One like this or just one of those cheap ones from Amazon, tbh (via iStock)

Also known as a “shoe-tree”, a “shoe-stretcher”, or “you know, like those things you used to see in Shoe-Zone”. Throw a few socks around a tightly-coiled shoe-shaper, leave it overnight and find them all pliant and expanded in the morning. That’s it. Done. Your shoe is now slightly bigger (mimicking the effect all that breaking-in effort would hope to do) and won’t hurt as much as before.

Buy a shoe-shaper on Amazon from around £4

GET SOME OF THOSE COMPEED BLISTER PLASTERS

Marry me (via Compeed)

Honestly, you could really fuck everything except these off and you’d be fine.

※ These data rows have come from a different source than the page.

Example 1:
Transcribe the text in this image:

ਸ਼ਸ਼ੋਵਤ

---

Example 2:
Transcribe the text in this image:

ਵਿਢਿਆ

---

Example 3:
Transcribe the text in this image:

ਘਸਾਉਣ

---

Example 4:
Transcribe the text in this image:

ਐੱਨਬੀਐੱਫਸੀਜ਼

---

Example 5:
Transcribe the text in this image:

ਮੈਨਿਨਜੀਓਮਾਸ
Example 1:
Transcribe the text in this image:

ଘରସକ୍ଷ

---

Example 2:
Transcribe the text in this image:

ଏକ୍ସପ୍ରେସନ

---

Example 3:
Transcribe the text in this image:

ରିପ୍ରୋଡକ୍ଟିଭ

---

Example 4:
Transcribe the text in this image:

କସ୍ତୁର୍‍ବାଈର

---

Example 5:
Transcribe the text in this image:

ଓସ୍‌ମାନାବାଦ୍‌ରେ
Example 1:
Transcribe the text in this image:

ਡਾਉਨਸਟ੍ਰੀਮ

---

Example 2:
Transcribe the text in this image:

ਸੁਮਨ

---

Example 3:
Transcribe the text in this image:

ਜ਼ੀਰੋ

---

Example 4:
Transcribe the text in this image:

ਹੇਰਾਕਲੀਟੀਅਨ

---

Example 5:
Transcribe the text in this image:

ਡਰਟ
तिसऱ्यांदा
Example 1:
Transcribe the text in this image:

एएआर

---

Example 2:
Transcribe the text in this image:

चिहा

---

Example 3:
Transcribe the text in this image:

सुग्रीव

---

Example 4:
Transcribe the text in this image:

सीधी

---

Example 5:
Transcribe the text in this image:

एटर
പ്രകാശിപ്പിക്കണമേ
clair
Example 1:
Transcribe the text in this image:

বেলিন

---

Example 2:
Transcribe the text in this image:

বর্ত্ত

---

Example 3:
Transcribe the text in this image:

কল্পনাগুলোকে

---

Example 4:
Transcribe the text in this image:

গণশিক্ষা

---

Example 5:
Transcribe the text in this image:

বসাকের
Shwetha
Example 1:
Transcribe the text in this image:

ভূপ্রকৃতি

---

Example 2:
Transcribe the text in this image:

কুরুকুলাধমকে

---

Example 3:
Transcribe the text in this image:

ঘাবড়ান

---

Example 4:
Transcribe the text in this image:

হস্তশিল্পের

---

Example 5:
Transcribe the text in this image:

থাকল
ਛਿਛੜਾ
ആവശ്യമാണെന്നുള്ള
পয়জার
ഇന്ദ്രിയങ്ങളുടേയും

Let me tell you something about the Compeed Blister plaster: I think I’d let you punch me in the face if you promised to buy me a year’s worth of Compeed Blister plasters. If you woke me up in the middle of the night – like, fully broke into my flat and shook me awake, screaming, with a balaclava over your head and a flashlight scorching my retina – just to give me a packet of Compeed Blister plasters, I would be over the moon. I’d kiss your fluffy balaclava’d face. If you led me into the centre circle at Wembley, high noon on a match day, and bitch-slapped me in front of 90,000 people plus however many millions watching on television and then for some reason my pants fell down and everyone laughed, if you’d only be so kind as to tuck a packet of Compeed Blister plasters into my sweating palm, I would be at one with the world. A dreamy smile would drift across my face. The pain of humiliation trumped by the sticky cuddle of a padded, blister-avoiding slice of gel and adhesive.

Compeed Blister plasters changed my life. Here’s how you use them: open the packet, peel off the piece of plastic that protects the sticky-side, and then stick them to whatever part of your shoe is being a dickhead most/whichever part of your foot is getting it worst. That’s it. After that, I swear that you feel like you could run a marathon in Dr. Martens, go climbing in a new pair of Oxfords, have a little kickabout in some spanking oxblood Bass Weejun loafers. The world suddenly becomes your foot oyster. Those sand suede Clarks now fit like a dream instead of a nightmare.

You’ll wonder how the hell you ever lived without them, and then you too will go from town to town evangelising them. You’ll become the Compeed Blister Plaster Guy, the guy who gives them for birthday presents, Hanukkah gifts, wedding favours, for you are bestowing the greatest thing a man could offer: comfort, safety, not-bloody-heels.

You’d be the most popular man in town.